Sad. Just. Sad.
NEMJ poll: 46% of family practitioners will feel forced out of medicine if ObamaCare passes
posted at 9:30 am on March 17, 2010 by Ed Morrissey
And you thought wait times were long now. The New England Journal of Medicine, hardly a bastion of conservative thought, polled health-care providers to determine their reaction to ObamaCare, and discovered that it has many doctors looking for the exits. Almost half of all general-practice doctors would feel compelled to leave medicine altogether if it passes:
* 46.3% of primary care physicians (family medicine and internal medicine) feel that the passing of health reform will either force them out of medicine or make them want to leave medicine.

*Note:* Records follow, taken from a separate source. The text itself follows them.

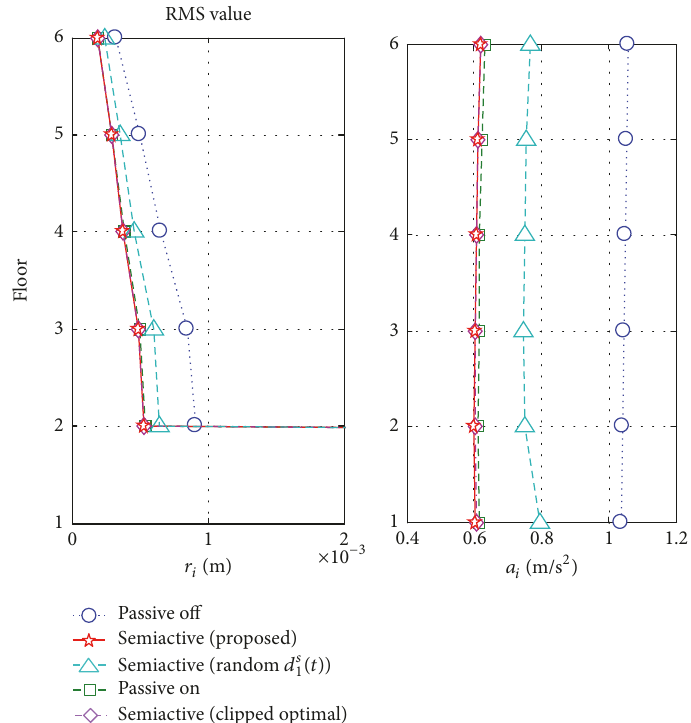
Figure 10: Simulation results for the BCJL1 earthquake disturbance; RMS values of the relative displacement between neighboring floors and absolute acceleration of each floor.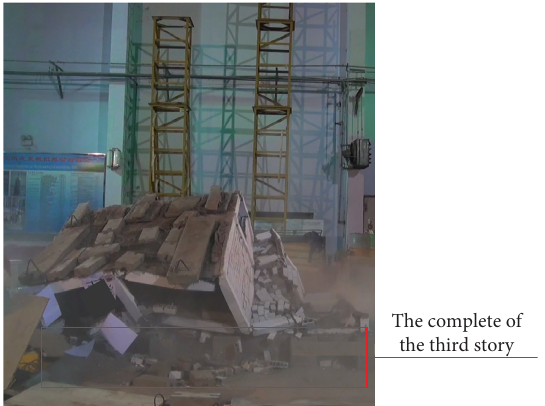
Figure 34: Third-floor collapse of the test (front).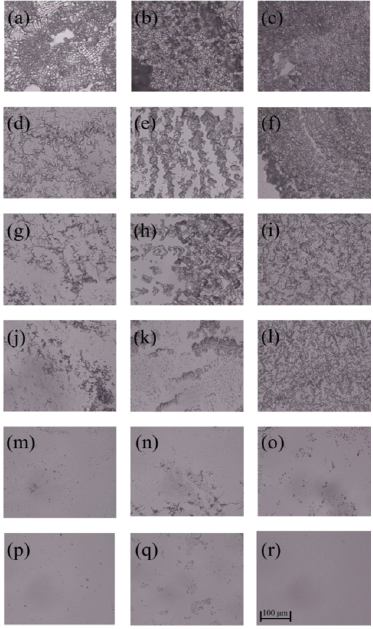
Figure 8. The inhibitory effect of AG-GT-2 on S. aureus biofilms: ( a – c ) are the S. aureus biofilms de- veloped for 1, 3 and 5 days in control group, ( d – f ) are the S. aureus biofilms treated with AG-GT-2 at a concentration of 1/4 MIC for 1, 3 and 5 days, ( g – i ) are the S. aureus biofilms treated with AG- GT-2 at a concentration of 1/2 MIC for 1, 3 and 5 days, ( j – l ) are the S. aureus biofilms treated with AG-GT-2 at a concentration of MIC for 1, 3 and 5 days, ( m – o ) show the S. aureus biofilms treated with AG-GT-2 at a concentration of 2 MIC for 1, 3 and 5 days, ( p – r ) present the S. aureus biofilms treated with AG-GT-2 at a concentration of 4 MIC for 1, 3 and 5 days, respectively.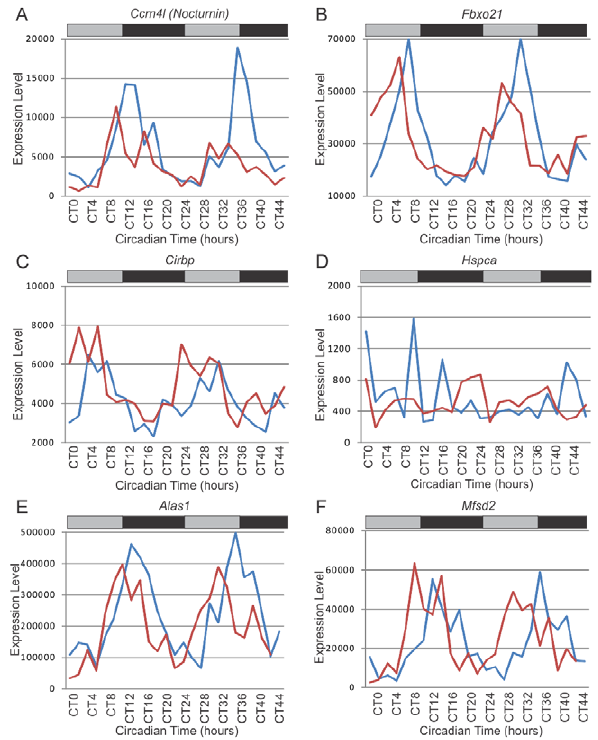
Figure 5. Examples of System-driven circadian transcripts. Microarray expression levels in wildtype (blue) and Clock -rescue (red) animals for six notable system-driven genes, including Nocturnin (A), Fbxo21 (B), Cirbp (C), Hspca (D), Alas1 (E), and Mfsd2 (F). Grey and black bars represent subjective day and night, respectively.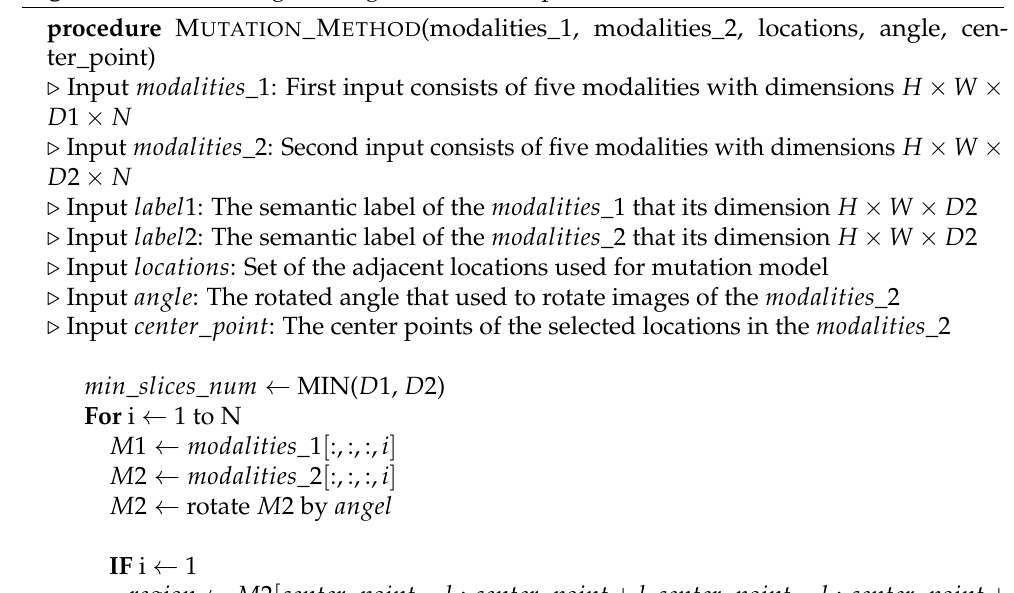
Algorithm 5 Mutate regions to generate new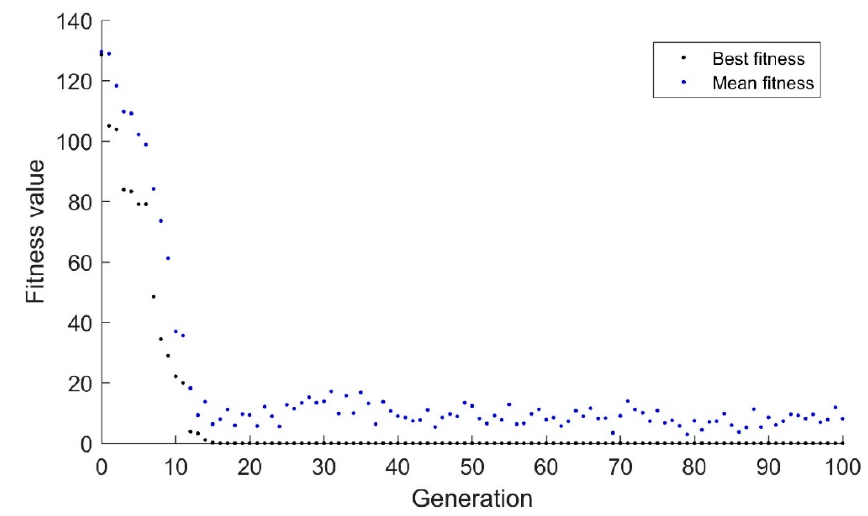
Figure 6. A real-valued genetic algorithm using a normally distributed mutation with standard deviation of 0.1 responding to a sudden jump in the target value after initial convergence.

* 36% of physicians would not recommend medicine as a career, regardless of health reform. 27% would recommend medicine as a career but not if health reform passes.
* 62.7% of physicians feel that health reform is needed but should be implemented in a more targeted, gradual way, as opposed to the sweeping overhaul that is in legislation.
Oddly, NEMJ polled heavily on the public option, which has been out of the ObamaCare proposal since mid-December when the Senate finally killed it. The public option is deeply unpopular among physicians, with only 29% in favor of it. Forty-five percent would either retire or quit if it passed, and 71% believe their income would fall with a public option — probably from experience with Medicare and Medicaid.
If we want to maintain access to the health-care system, we need to maintain and increase the provider supply. Policy makers should note the pricing signals being sent by ObamaCare. If it discourages almost half of all current primary-care physicians now, what will that supply look like in ten years? It won’t be growing, especially with the industry’s eminences grises taking a pass on mentoring new talent into the field. The best and brightest will turn away from medicine to other fields — probably the law, which will get a huge boost from ObamaCare — leaving future positions to be filled by others.
Paul Hsieh says this is doctors going Galt, or about to do so. If not quite that dramatic, it’s a big indicator that there will be fewer of them to see patients in the not-so-distant future, which means long wait times and less care for more patients in the system.